# THE GEM



## rrh122965 (Sep 4, 2011)

I have a half gallon jar that is embossed with THE GEM in one straight line There is no other markings on the jar. No Lid. I cannot find one listed in the Red Book that has no embossing on the base. Any ideas?


----------



## Picklejar (Sep 5, 2011)

Hello welcome to the forum. Do you know how to post pictures? That would be most helpful in identifying this jar you. We likes pictures! --Joe


----------



## rrh122965 (Sep 5, 2011)

Picture


----------



## rrh122965 (Sep 5, 2011)

picture


----------



## rrh122965 (Sep 5, 2011)

Cannot figure out how to get picture big enough to see?


----------



## epackage (Sep 5, 2011)

e-mail me the full size pic's and I'll be happy to post them for you....Jim   epackage@msn.com


----------



## epackage (Sep 5, 2011)

...


----------



## epackage (Sep 5, 2011)

...


----------



## epackage (Sep 5, 2011)

...


----------



## coreya (Sep 5, 2011)

Nice find for sure, Found nothing on this one and a beautiful color to boot!!


----------



## Wheelah23 (Sep 5, 2011)

I remembered this from "Bottle Makers and their Marks"... Hope it helps...


----------



## epackage (Sep 5, 2011)

Dataset items:
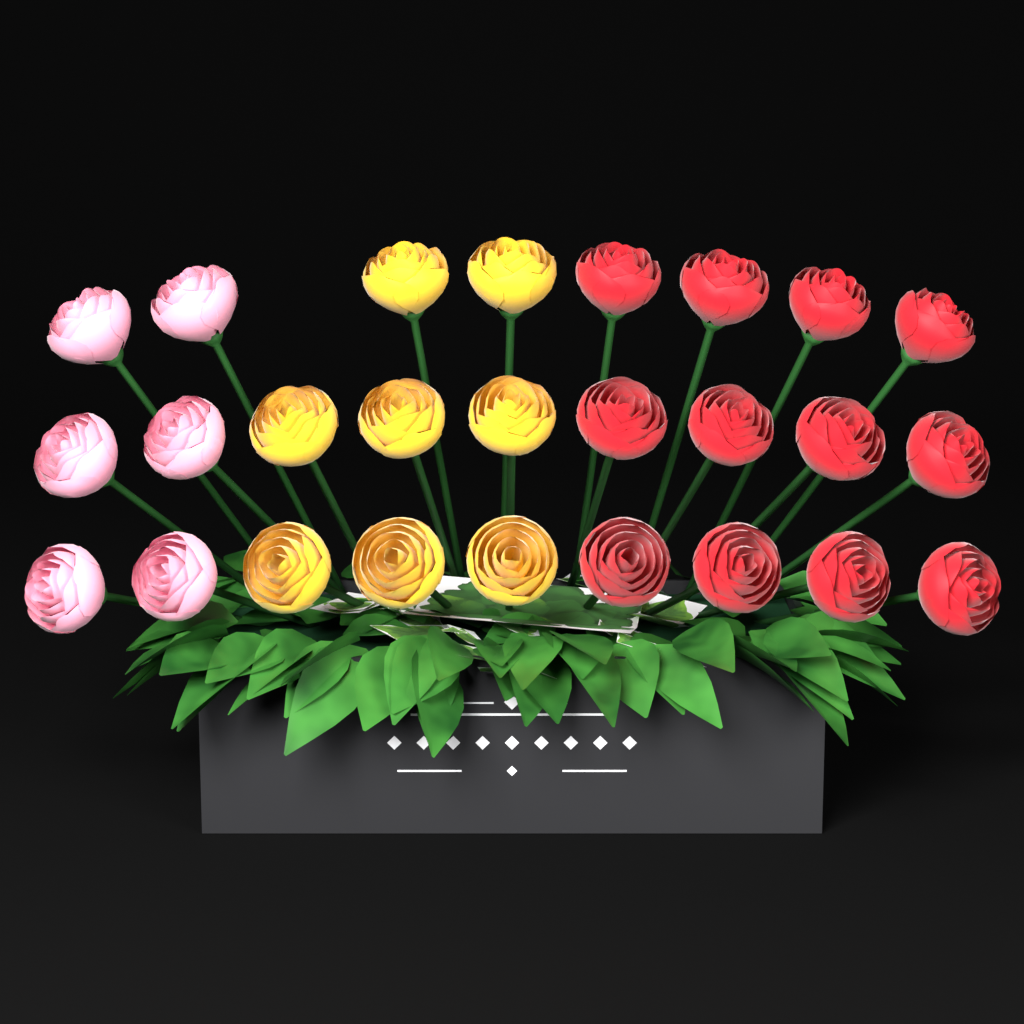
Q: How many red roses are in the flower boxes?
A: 12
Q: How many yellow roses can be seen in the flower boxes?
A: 8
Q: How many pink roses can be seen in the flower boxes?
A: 6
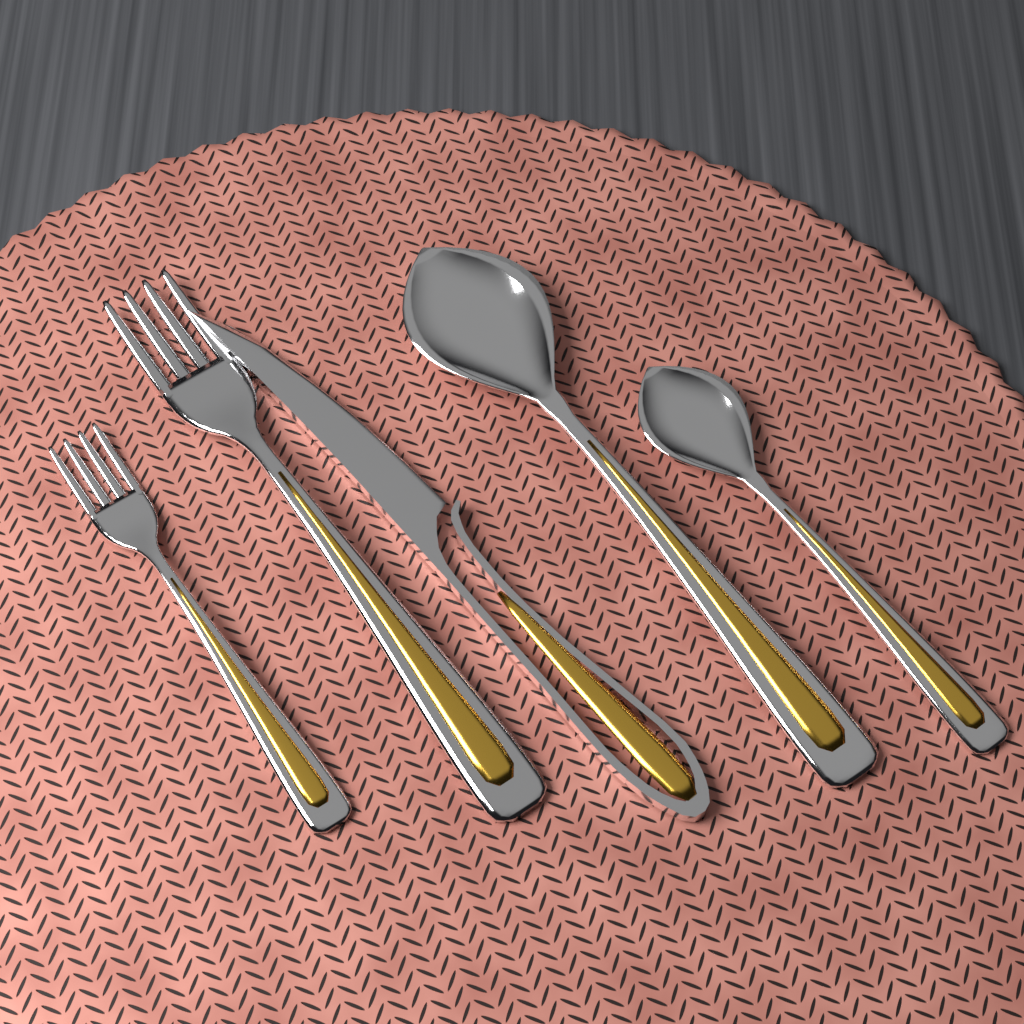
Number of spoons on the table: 2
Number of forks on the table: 2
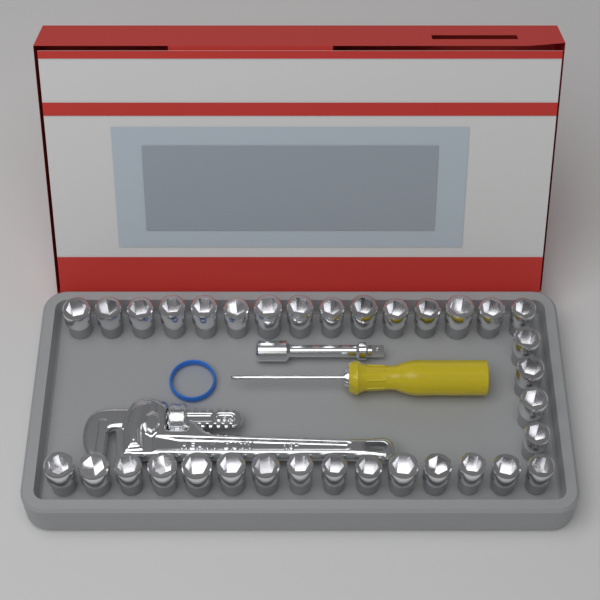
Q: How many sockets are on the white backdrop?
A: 34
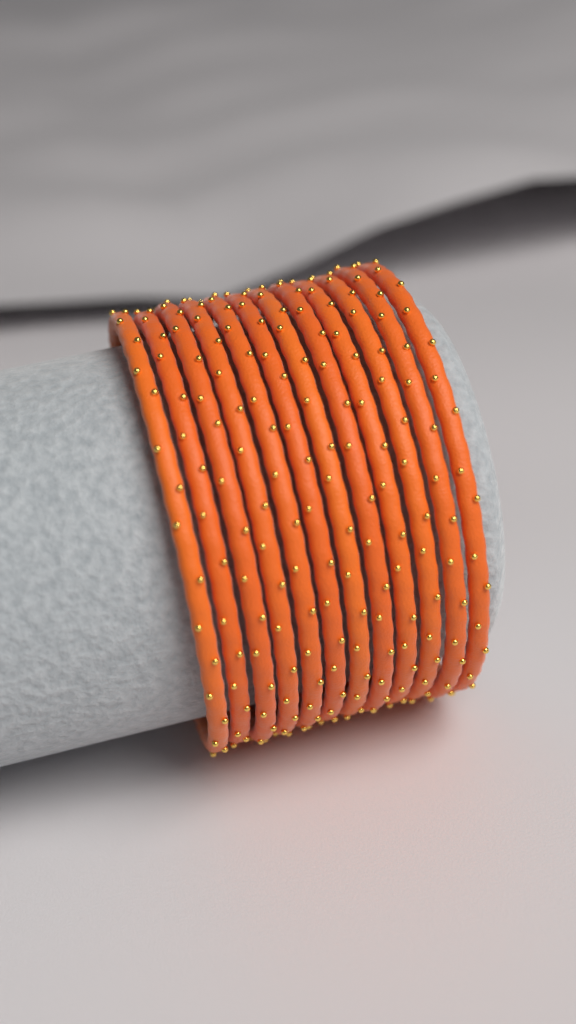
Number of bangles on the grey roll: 12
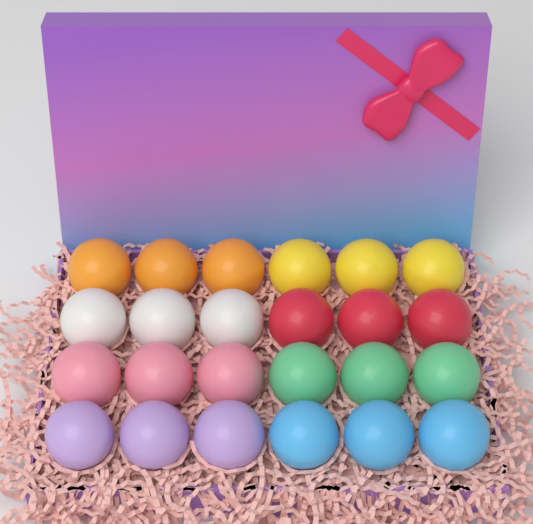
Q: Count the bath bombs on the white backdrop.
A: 24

WRITTEN EXERCISE:
Continue the forum thread about the half-gallon jar embossed THE GEM from the point where it stops. This material is drawn from a separate source.

WRITTEN RESPONSE:
http://www.ebay.com/itm/Gem-Fruit-Canning-Jar-Half-Gallon-Aqua-Color-/330573178935?pt=LH_DefaultDomain_2&hash=item4cf7b26837


----------



## jarhunter (Sep 6, 2011)

Looks like redbook 1084-6. Books between 40-75 dollars depending if its aqua- cornflower blue- or ball blue.
 Thats with lid and band.


----------



## junkyard jack (Sep 7, 2011)

Good looking Canadian produced jar.


----------



## coreya (Sep 7, 2011)

Thats right on the mark Jarhunter, can't belive I missed it (time for some more eye work)


----------



## jarhunter (Sep 7, 2011)

> ORIGINAL:  coreya
> 
> Thats right on the mark Jarhunter, can't belive I missed it (time for some more eye work)


 Sometimes I get it right, I was just going by the dot that it looked like it had to what it had in the book. Warren


----------



## rrh122965 (Sep 8, 2011)

Thanks for all your comments. It is cornflower blue. The hunt is on for a lid!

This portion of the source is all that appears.